**やること A:** 二日酔いとスキナーの実験についての文章では、ネズミがレバーを押すと何が出てきますか。
**やること B:** 二日酔いとスキナーの実験についての文章の続きを、最後の文のあとから書いてください。

**対象の文章:**
==================================================

先日、赤ワインを飲み過ぎてしまい、結構な二日酔いになった。私は体質的に赤ワインに弱く、過去に何度も同じ経験をしている。「今日は赤ワインを飲むまい」と思ったのに、また繰り返してしまった。その時、ふと思い出したのが大学で学んだ心理学者のB・F・スキナーが行った「オペラント条件づけ実験」だ。簡単に言えば、ネズミなどの動物を使い、「良いことが起きればその行動は増え、嫌なことが起きれば減る」という学習の仕組みを調べたものである。

 実験の内容はこうだ。ネズミをレバーの付いた箱の中に入れ、その行動の変化を観察する。レバーを押すとエサが出る。するとネズミはレバーを押す回数を増やす。逆にレバーを押すと軽い電気ショックが流れるようにすると、その行動は減っていく。つまりネズミは結果から学習する。ところが私を含めた人間、いや、酔っ払いは少し事情が違う。二日酔いという不快な経験をしても、しばらくするとまた飲んでしまう。いったいなぜなのだろう?

==================================================

**抜き出したデータ:**
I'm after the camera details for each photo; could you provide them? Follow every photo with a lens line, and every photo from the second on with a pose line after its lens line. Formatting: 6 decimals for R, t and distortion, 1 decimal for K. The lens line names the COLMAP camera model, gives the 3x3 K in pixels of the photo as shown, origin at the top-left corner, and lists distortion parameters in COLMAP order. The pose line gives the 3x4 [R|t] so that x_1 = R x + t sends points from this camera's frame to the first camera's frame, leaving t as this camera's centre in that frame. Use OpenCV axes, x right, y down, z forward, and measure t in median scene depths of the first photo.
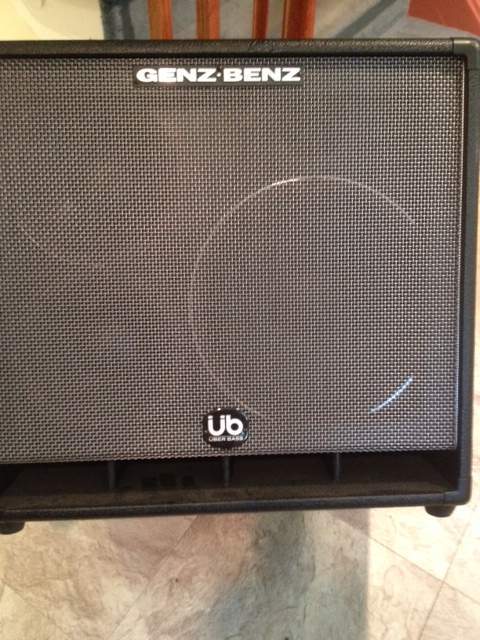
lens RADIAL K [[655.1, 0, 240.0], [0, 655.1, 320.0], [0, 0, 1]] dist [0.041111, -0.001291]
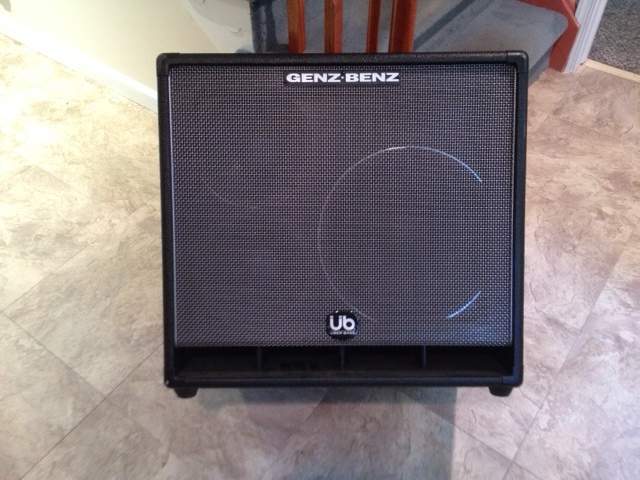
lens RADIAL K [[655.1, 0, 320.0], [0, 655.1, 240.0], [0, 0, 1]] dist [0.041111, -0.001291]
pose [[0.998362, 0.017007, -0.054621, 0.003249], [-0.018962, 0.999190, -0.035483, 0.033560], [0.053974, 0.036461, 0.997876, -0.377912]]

==================================================

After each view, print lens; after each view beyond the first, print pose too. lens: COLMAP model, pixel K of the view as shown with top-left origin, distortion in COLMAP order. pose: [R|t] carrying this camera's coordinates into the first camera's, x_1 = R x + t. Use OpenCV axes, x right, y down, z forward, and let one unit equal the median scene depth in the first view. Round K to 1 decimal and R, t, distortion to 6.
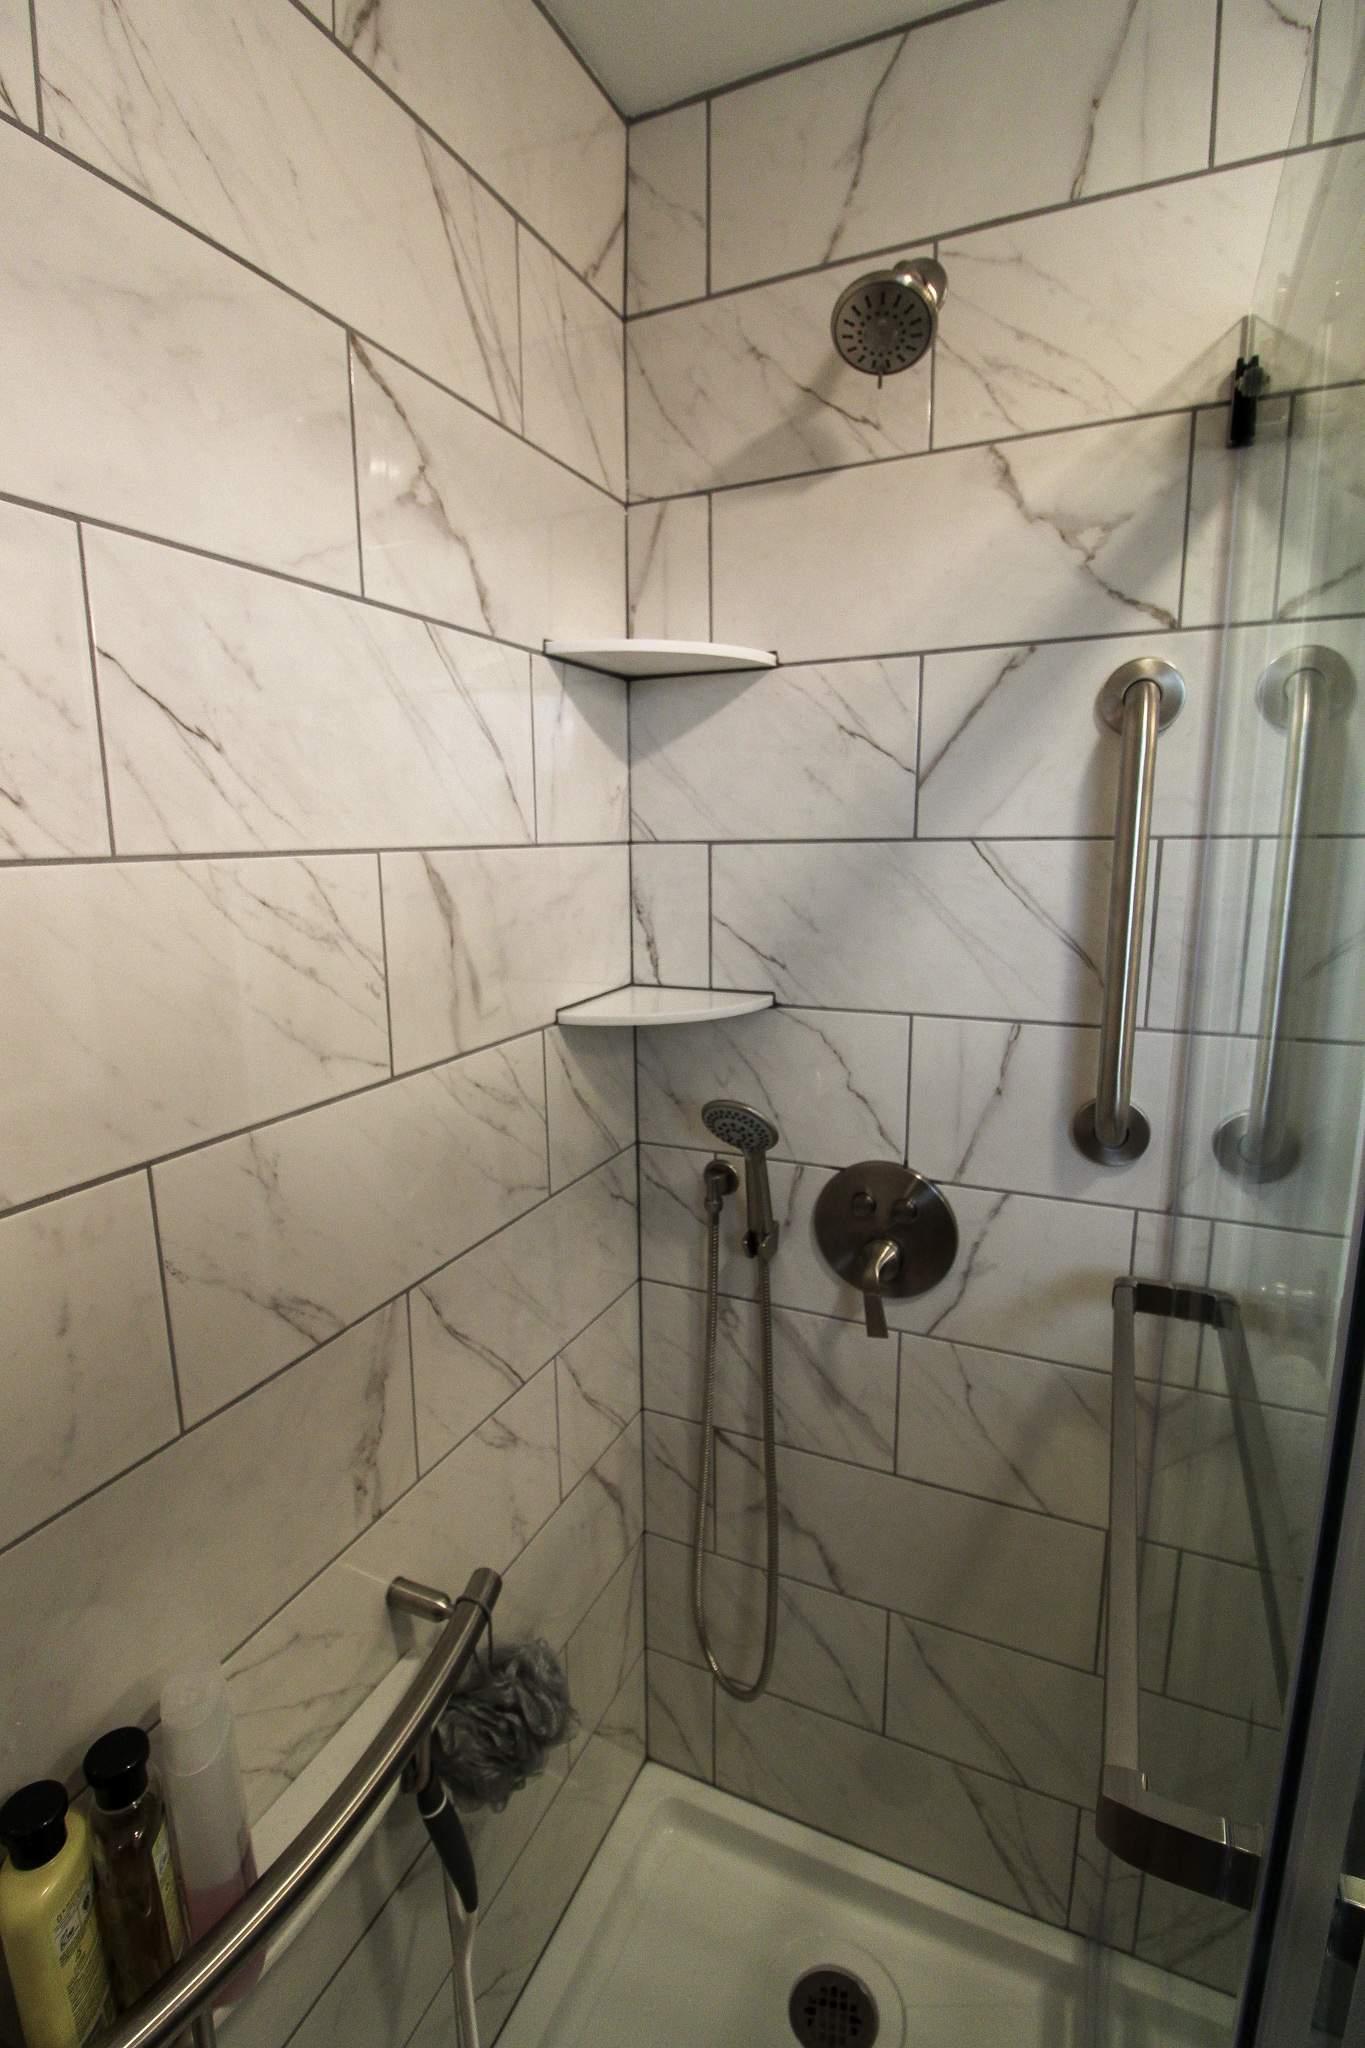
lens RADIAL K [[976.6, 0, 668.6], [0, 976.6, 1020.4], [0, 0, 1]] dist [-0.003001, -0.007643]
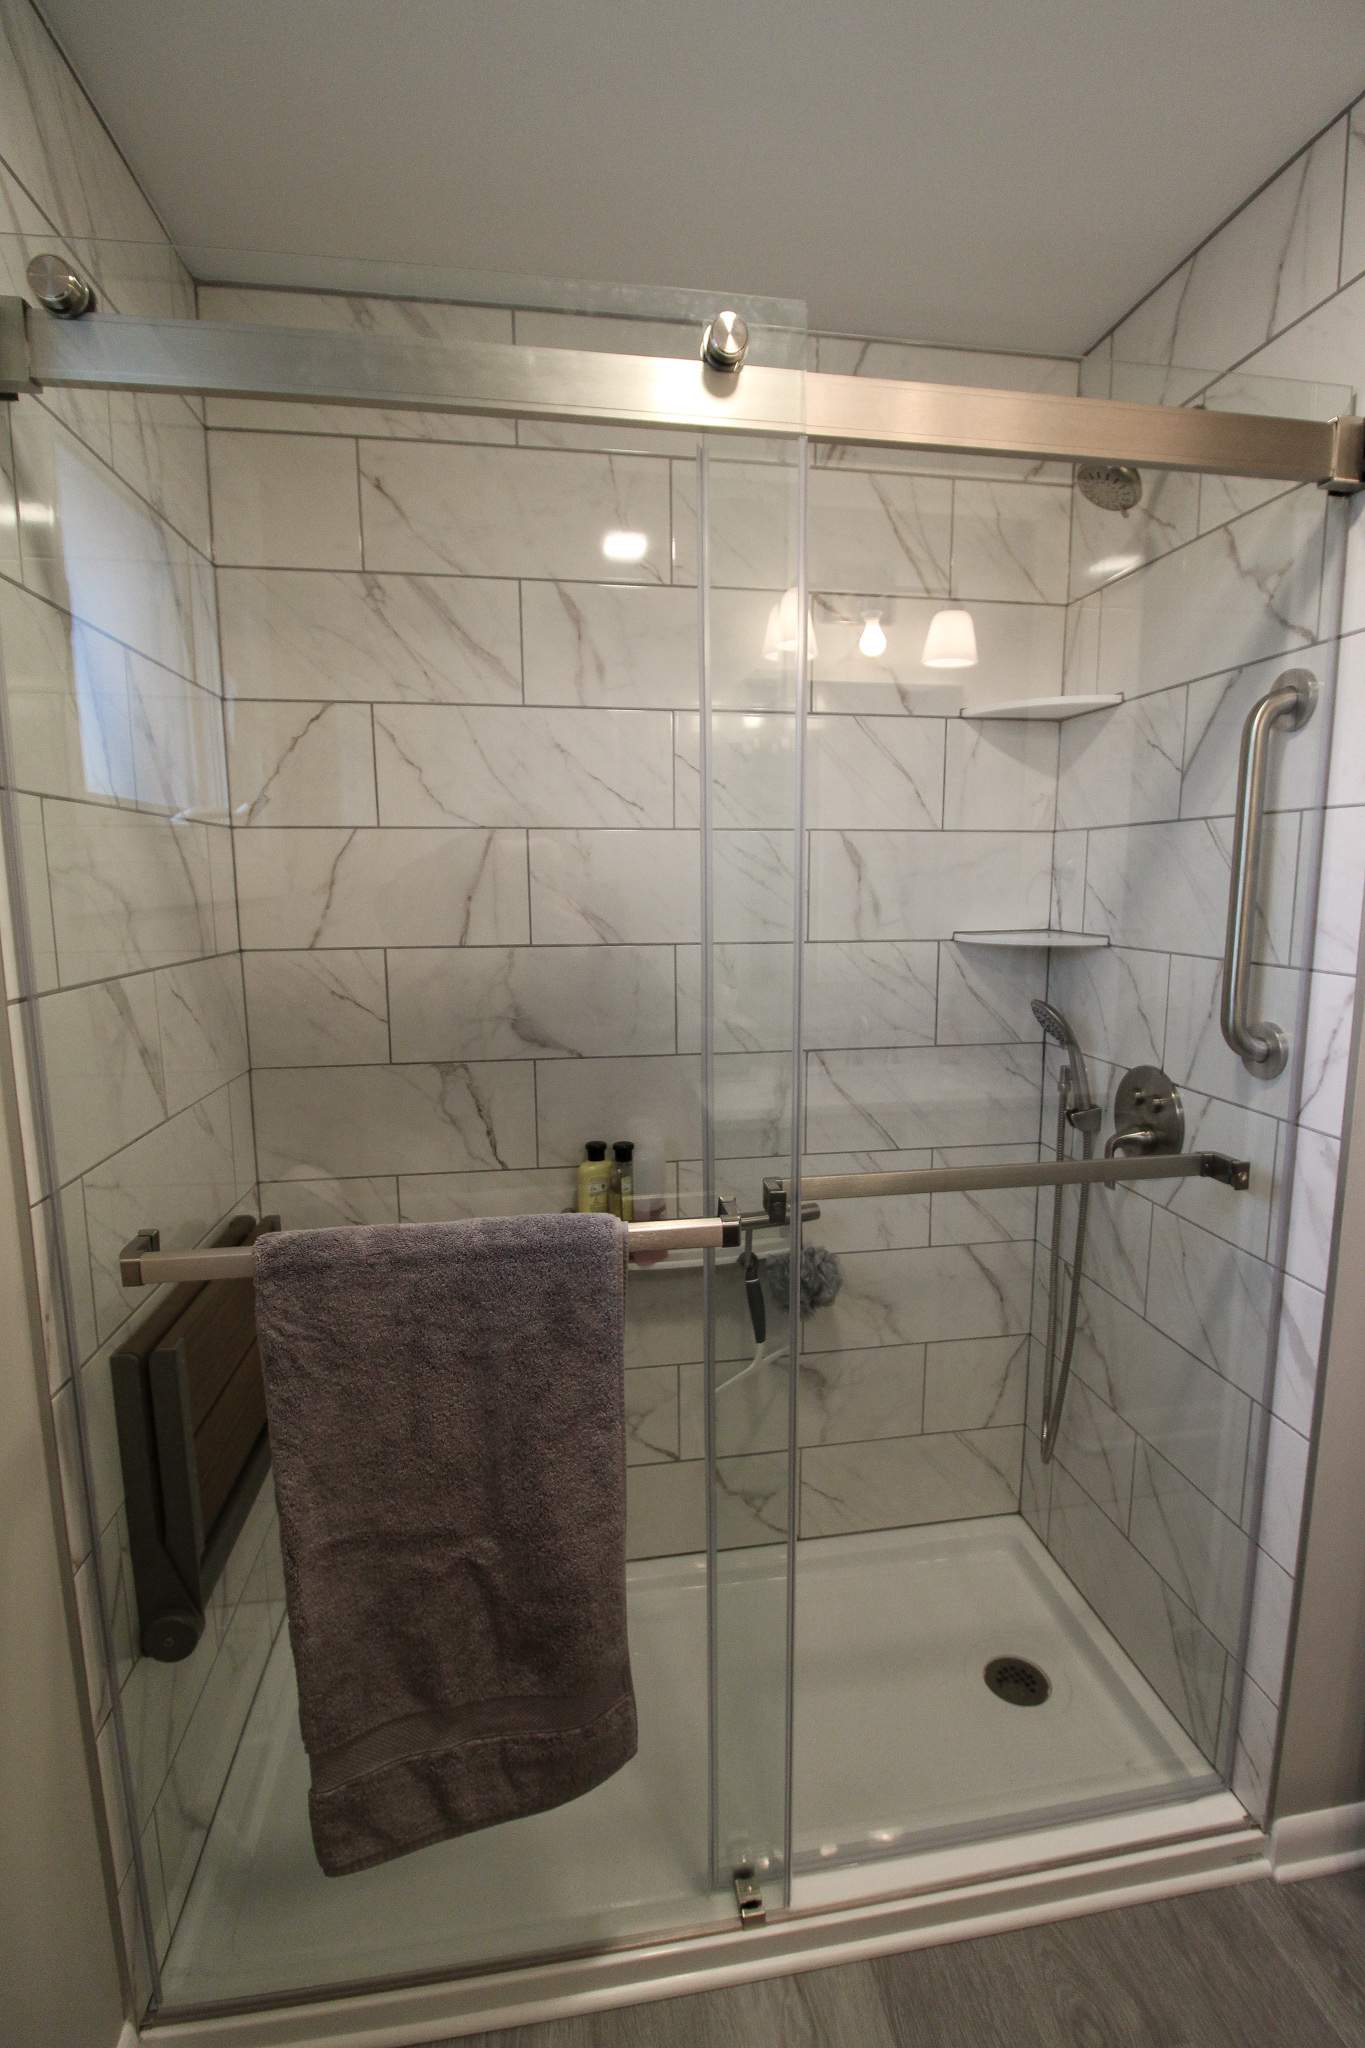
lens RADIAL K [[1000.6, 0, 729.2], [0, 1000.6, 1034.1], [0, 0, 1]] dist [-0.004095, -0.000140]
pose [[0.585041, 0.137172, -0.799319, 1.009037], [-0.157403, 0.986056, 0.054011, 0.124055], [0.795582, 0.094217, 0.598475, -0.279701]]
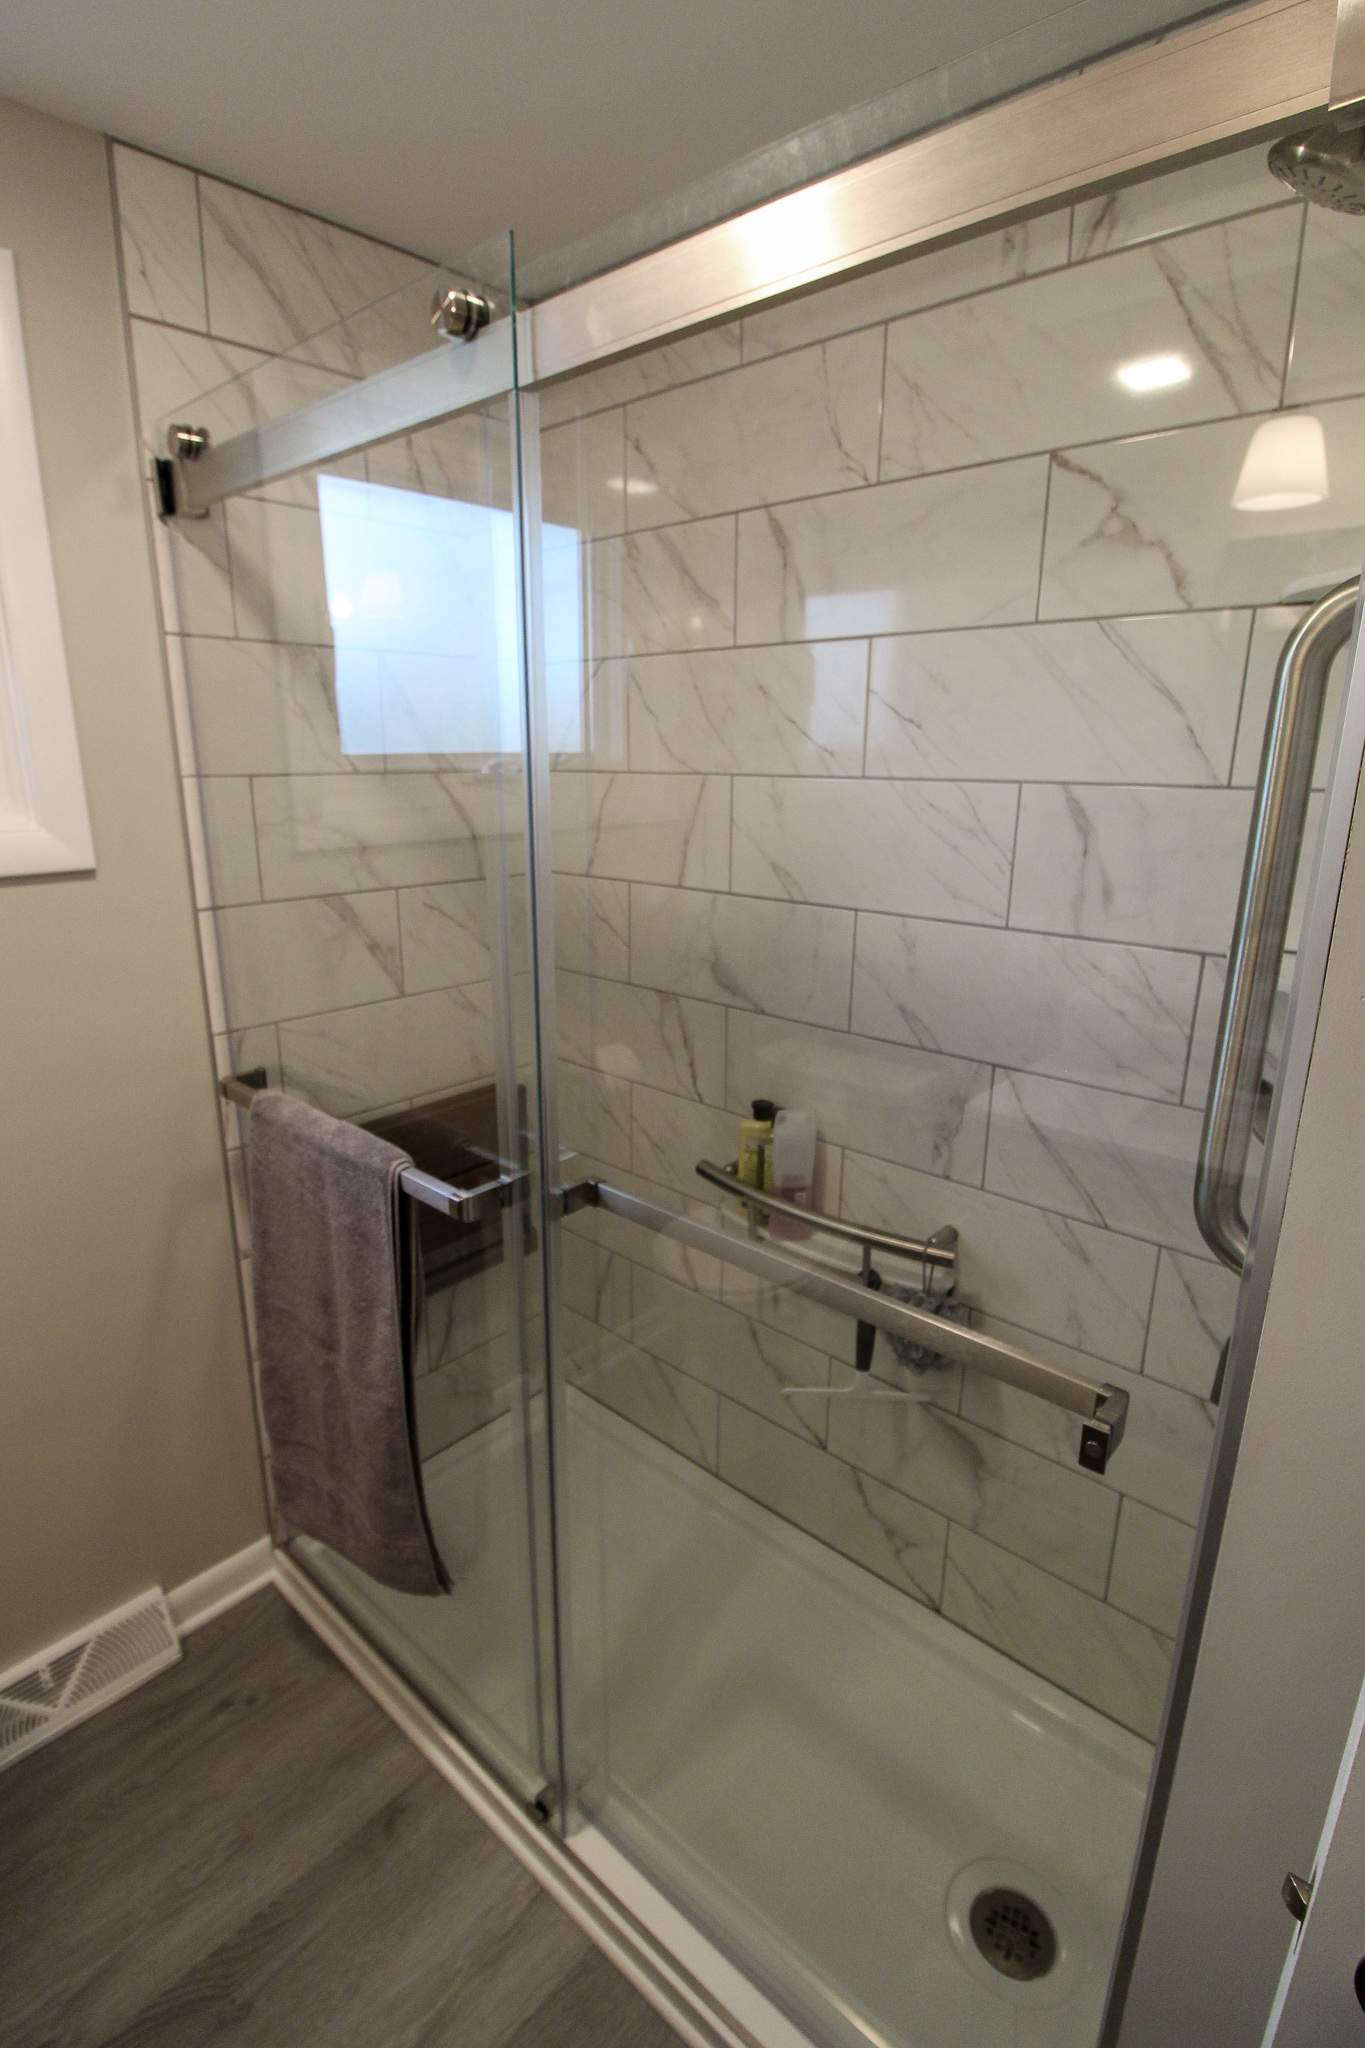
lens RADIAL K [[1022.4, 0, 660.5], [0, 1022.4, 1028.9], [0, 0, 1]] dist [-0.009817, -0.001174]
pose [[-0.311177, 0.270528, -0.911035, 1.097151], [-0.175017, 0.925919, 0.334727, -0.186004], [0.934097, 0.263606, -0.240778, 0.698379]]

==================================================

**答え A:** エサが出てきます。

**答え B:**
 実は酔っ払いは学習していないわけではない。むしろ熱心に学習している。ネズミがエサをもらうとレバーを押す回数を増やしたように、酔っ払いも酒を飲んで心地よくなったり、ストレスが和らいだりすると、再び酒に手を伸ばすようになる。このように良い気分になったことで同じ行動を繰り返すようになることを「強化」と呼ぶ。

 問題は、二日酔いという罰がやって来るのが遅いことだ。飲んでいる時は「楽しい」が勝っているのに、二日酔いの苦しさを思い出すのは翌日になってから。人間の脳はどうも目の前の快楽に弱いようだ。酔っ払いが懲りないのも無理はない。

 私も再度、「今後、赤ワインは控えよう」と固く誓った。しかし、その記憶がどこまで持つかは正直あまり自信がない。結局、酔っ払いは学習しないのではない。二日酔いのつらさよりも、酒の楽しさを学習し過ぎているのである。